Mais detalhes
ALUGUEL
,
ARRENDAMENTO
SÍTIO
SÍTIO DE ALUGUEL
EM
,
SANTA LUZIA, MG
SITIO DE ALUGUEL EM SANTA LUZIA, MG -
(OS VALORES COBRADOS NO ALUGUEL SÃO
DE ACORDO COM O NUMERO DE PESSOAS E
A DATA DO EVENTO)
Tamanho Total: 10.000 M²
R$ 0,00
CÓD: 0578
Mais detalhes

_Assigned task:_ Throughout the material above, report each line holding the word "SANTA".

_Completed task:_
SANTA LUZIA, MG
SITIO DE ALUGUEL EM SANTA LUZIA, MG -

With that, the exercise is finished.